Аббат задумался, потом улыбнулся:
— Может, и правда… выиграли не они.
***
Дорога в соседнее графство Уи Гаррхон вилась между холмов, как змея, то ныряя в тень дубовых рощ, то взбираясь на открытые ветру склоны. Ослик, упрямо топающий перед повозкой, время от времени останавливался, будто давая мне передумать. Но я лишь поправил мешок с хлебом у себя за спиной и кивал братьям Маэлу и Эрну:
— Двигаемся дальше.
Они переглядывались, но не спорили. Оба были крепкими мужчинами, хоть и в рясах, а за поясом у каждого висела дубинка — на всякий случай. Хотя, если верить слухам, Руарк мак Брайн не трогал безоружных. Но слухам я уже давно перестал верить. К полудню мы достигли границы графства Уи Гаррхон. Там, где раньше стоял пограничный столб с гербом прежнего графа, теперь торчал обгоревший обрубок, а рядом — свежая насыпь из камней. На самом крупном камне была выбита руна, которую я не сразу разглядел.

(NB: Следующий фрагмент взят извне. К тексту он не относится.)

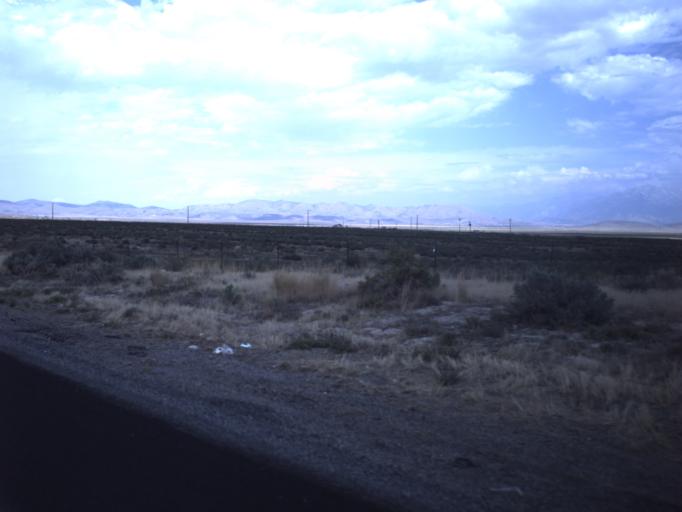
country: US
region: Utah
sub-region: Utah County
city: Eagle Mountain
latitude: 40.2861
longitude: -112.0966
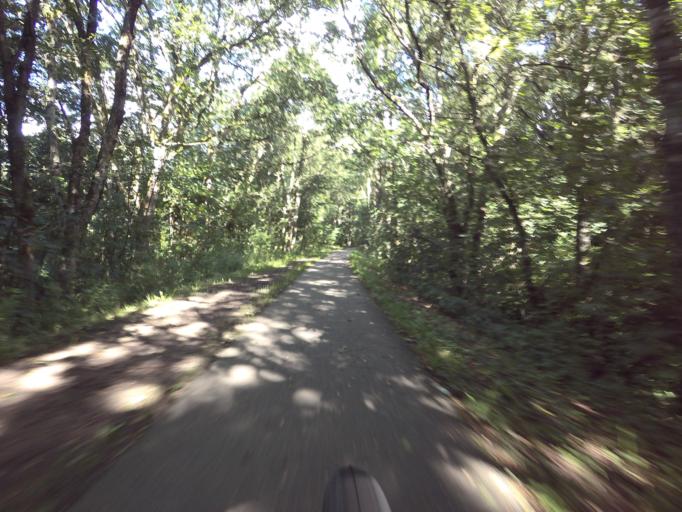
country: DK
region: Central Jutland
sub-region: Horsens Kommune
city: Braedstrup
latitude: 55.9697
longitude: 9.6915
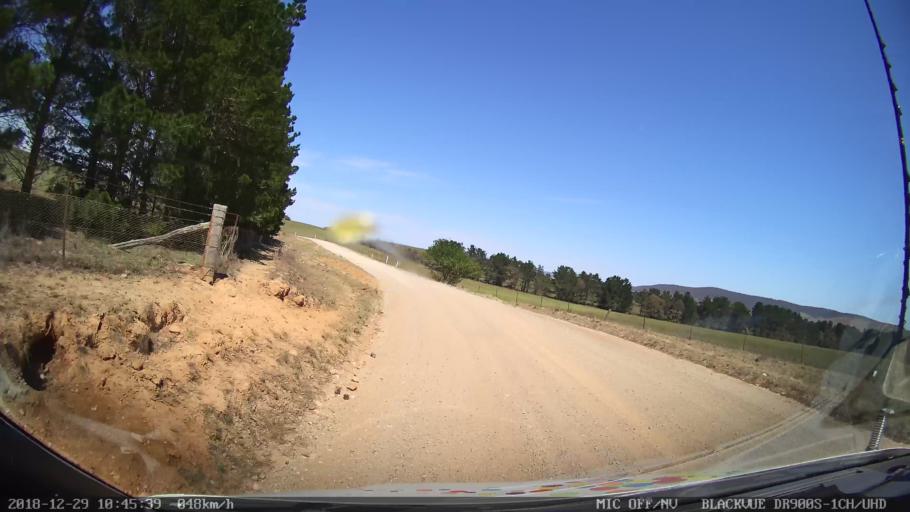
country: AU
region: New South Wales
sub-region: Palerang
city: Bungendore
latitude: -35.0449
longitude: 149.5190
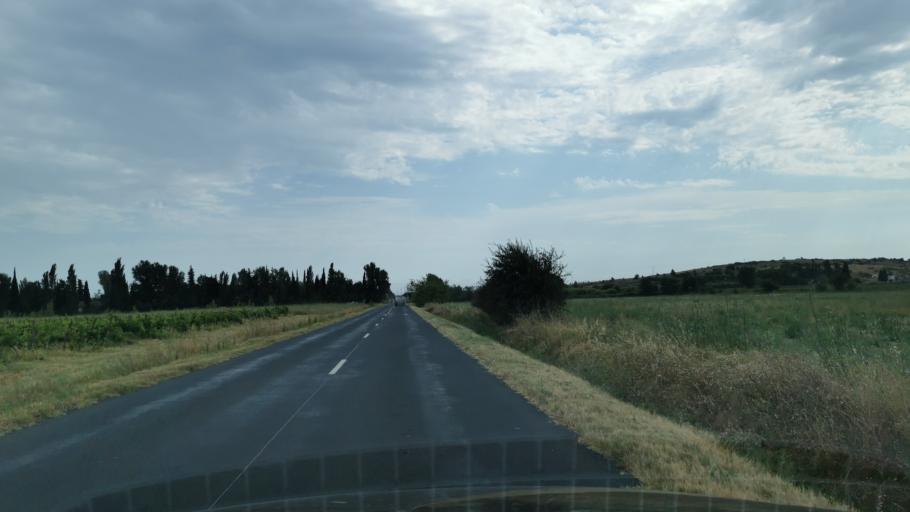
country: FR
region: Languedoc-Roussillon
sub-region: Departement de l'Aude
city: Ouveillan
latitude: 43.2721
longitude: 3.0144
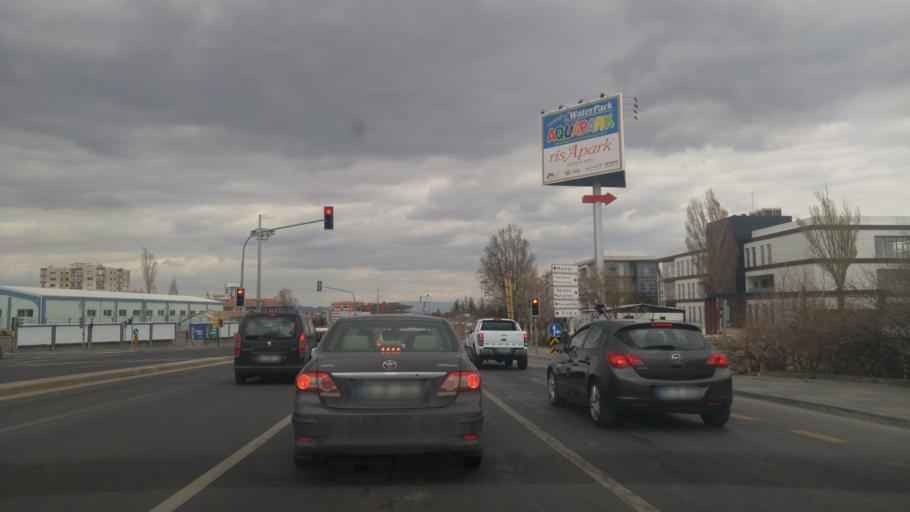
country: TR
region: Ankara
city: Cankaya
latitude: 39.8674
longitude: 32.8689
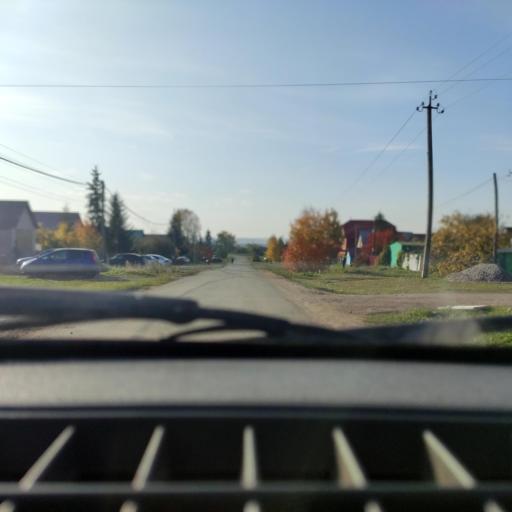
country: RU
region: Bashkortostan
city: Avdon
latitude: 54.6572
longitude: 55.7704
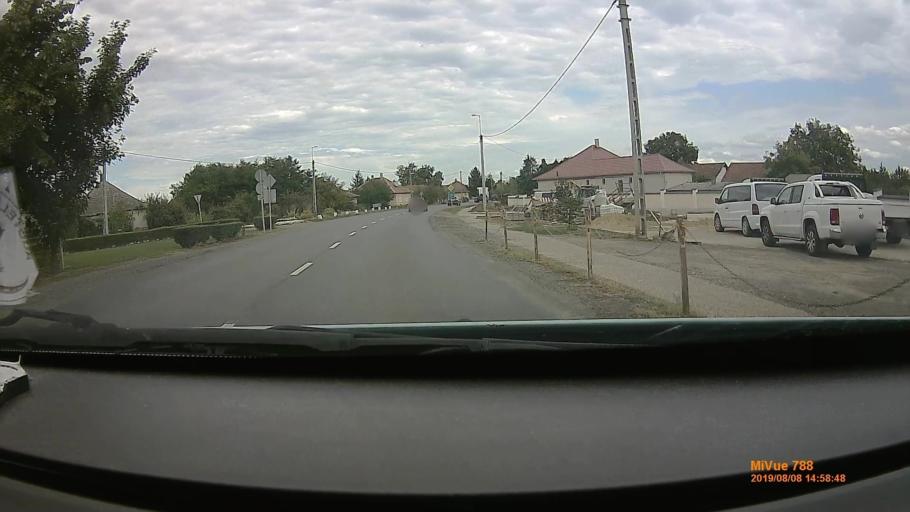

— Это символ его рода? — спросил Маэл, склонившись.
— Нет, — пробормотал я. — Это просто буква «Р».
Эрн фыркнул:
— Скромно.
Но чем дальше мы ехали, тем больше понимали: новый хозяин этих земель не был скромным. Уже через милю нам попались первые следы недавней битвы — вороньё, кружащее над рвом, обломки копий, пятна крови на траве, ещё не смытые дождём. А потом показался и сам замок.
Он стоял на холме, как коршун на скале. Стены, почерневшие от времени, теперь пестрели свежими заплатами из брёвен — видимо, Руарк торопился укрепить своё новое гнездо. Над главной башней развевался штандарт — чёрное поле с белым вороном.
— Добро пожаловать в логово разбойника, — пробормотал Эрн, крестясь.
У ворот нас встретили двое стражников. Их доспехи были сборными — кольчуги поверх кожанных курток, шлемы разной формы, но оружие сверкало, как новое. Один из них, широкоплечий детина с рыжей бородой, шагнул вперёд:
— Стой! Кто такие?
Я поднял руки, показывая, что не вооружен:
— Бран, библиотекарь из монастыря Глендалох. Привёз подарок новому хозяину этих земель.
Рыжий усмехнулся:
— Подарок? Небось, святые мощи или молитвенник? Нашему вождю такое не нужно.
— Пиво, — сказал я просто.
Брови стража поползли вверх. Он обошёл повозку, ткнул пальцем в бочонок, потом вдруг хлопнул меня по плечу:
— Вот это другое дело! Жди здесь.
Через несколько минут ворота скрипнули, и на мосту появился человек, которого я сразу узнал по описаниям, которые получил выясняя всё, что можно про него.
Руарк мак Брайн был невысок, но широк в плечах, будто выкован из железа. Его тёмные волосы, собранные в небрежный пучок, кое-где тронула седина, а лицо пересекал шрам — от виска до подбородка. Но больше всего поражали глаза — холодные, серые, как зимнее море. В них не было ни безумия, ни жестокости, лишь расчётливое спокойствие.
— Монах, — произнёс он, оглядывая меня. — Ты либо очень храбрый, либо очень глупый, чтобы приехать сюда.
— Любопытный, — поправил я. — Хотел посмотреть на человека, который воюет по правилам, даже когда все вокруг режут друг друга без них.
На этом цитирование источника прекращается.